Abbildung 1: Die drei Phasen des Performance-Managements – Monitoring, Analyse und Modeling – sind eng miteinander verknüpft.

Einführung

Eine passende Monitoring-Lösung ist ausgewählt, installiert und konfiguriert – jetzt läuft sie im Produktivbetrieb. Das aber ist nicht etwa das Ende, sondern ein neuer Anfang und Ausgangspunkt. Eine wesentliche Voraussetzung besteht zunächst darin, die Leistung zu messen und Performancedaten zu sammeln. Ohne Daten lassen sich die Leistungseigenschaften der zu überwachenden Systeme und Applikationen nicht quantifizieren. Dies ist die Aufgabe der Monitoring-Phase.

Das Monitoring auf sich alleine gestellt ist aber so sinnlos wie das bloße Starren auf die tänzelnden Zeiger im Cockpit eines Autos. Um die Lage richtig einschätzen zu können, muss man außerdem durch die Windschutzscheibe schauen, um andere Fahrzeuge in der Nähe zu erkennen. Mit anderen Worten: Wer sich ausschließlich auf das Monitoring verlässt, der erhält lediglich einen kurzfristigen Eindruck vom Systemverhalten (Abbildung 2).

Abbildung 2: Ein 24-Stunden-Protokoll der durchschnittlichen Auslastung, das die Orca-Tools für Linux

Der Blick aus dem Fenster eröffnet dagegen die Fernsicht. Doch je weiter weg ein Beobachtungsobjekt ist, desto schwieriger lässt sich mit Bestimmtheit sagen, wie wichtig es einmal werden könnte. Um aus Beobachtungswerten später Prognosen ableiten zu können, muss man die Leistungsdaten aus der Überwachungsphase mit Zeitstempeln versehen und sie in einer Datenbank speichern.
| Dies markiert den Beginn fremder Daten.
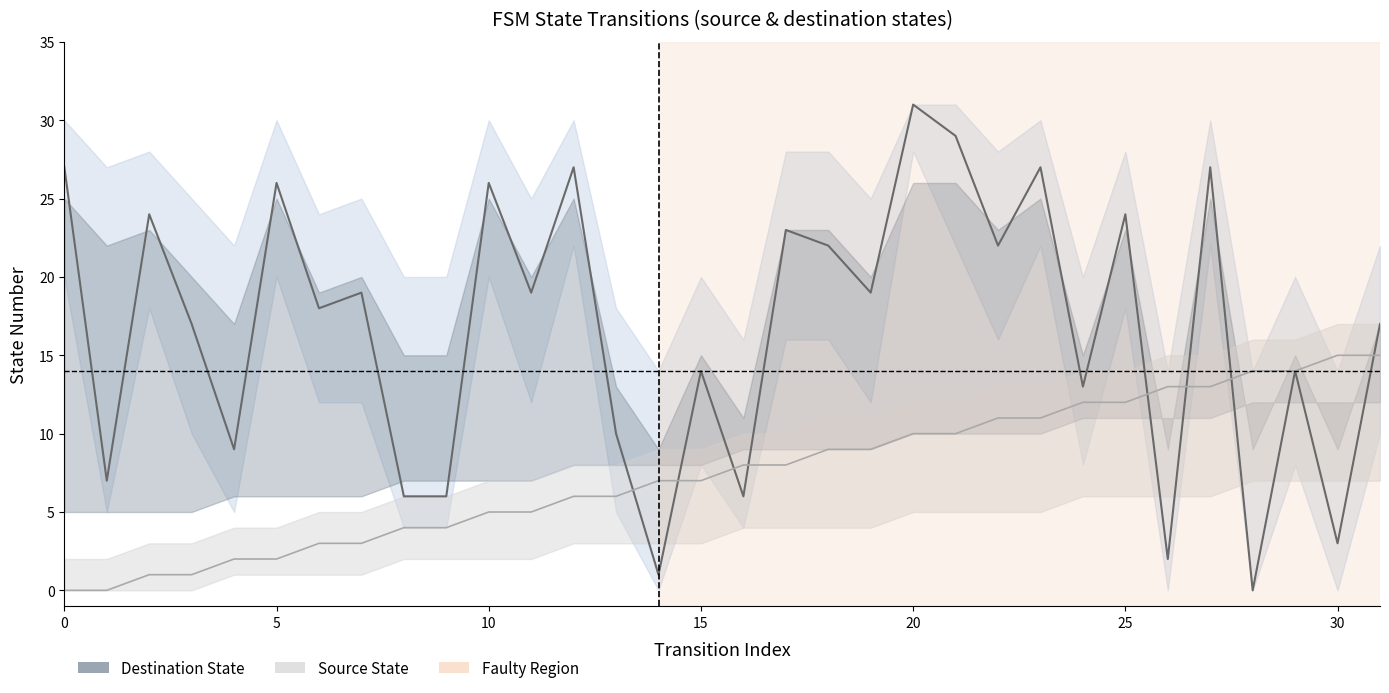

At which category does destination_state reach its first local valley?

1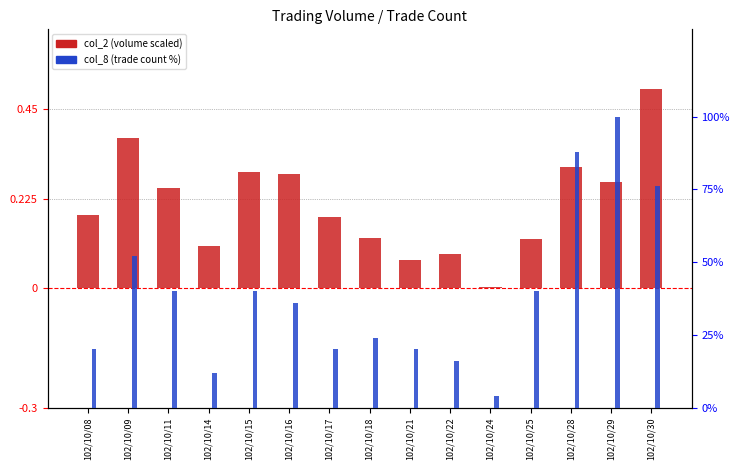

Rank the series by their average value, from lowest to highest.

col_2 (volume scaled), col_8 (trade count %)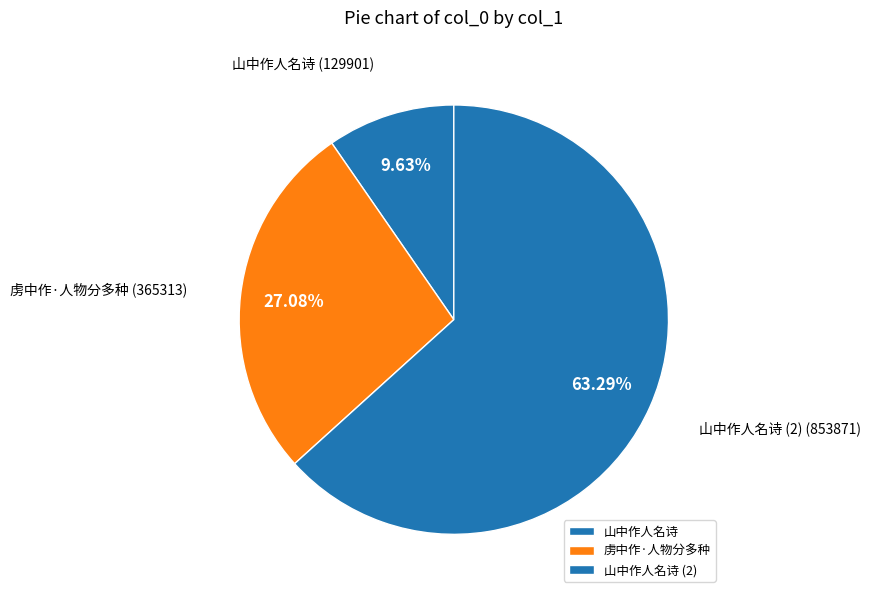

Is the sum of 虏中作·人物分多种 and 山中作人名诗 greater than half?

No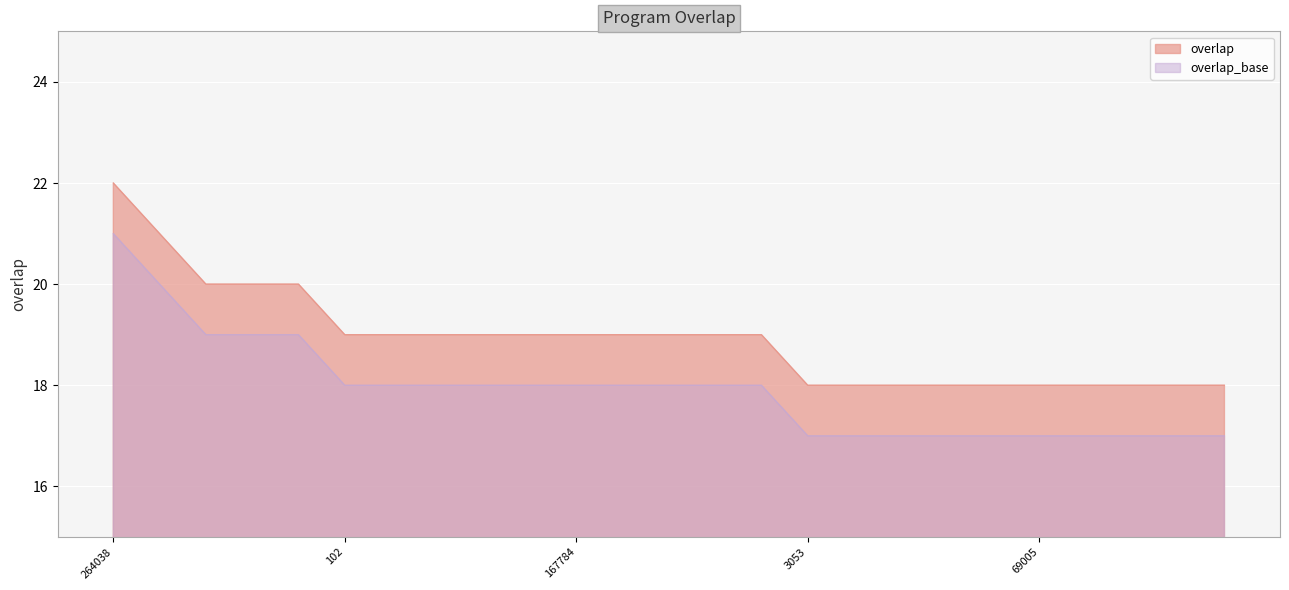

True or false: the data shows 19 at 67962.

True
Darauf baut die nächste Phase, die Performance-Analyse auf, die den Admin in die Lage versetzt, die gewonnenen Daten aus einer historischen Perspektive zu betrachten, um in ihnen Muster und Trends zu erkennen.

Auf das Performance-Modeling baut anschließend die Leistungsvorhersage auf, die Phase des Performance-Managements, die einen in die Lage versetzt, aus dem Fenster und in die Zukunft zu blicken. Dafür benötigt man zusätzliche Tools, welche die Daten so aufbereiten, dass sie in Leistungsmodelle eingehen können. Dazu ist etwas Mathematik nötig.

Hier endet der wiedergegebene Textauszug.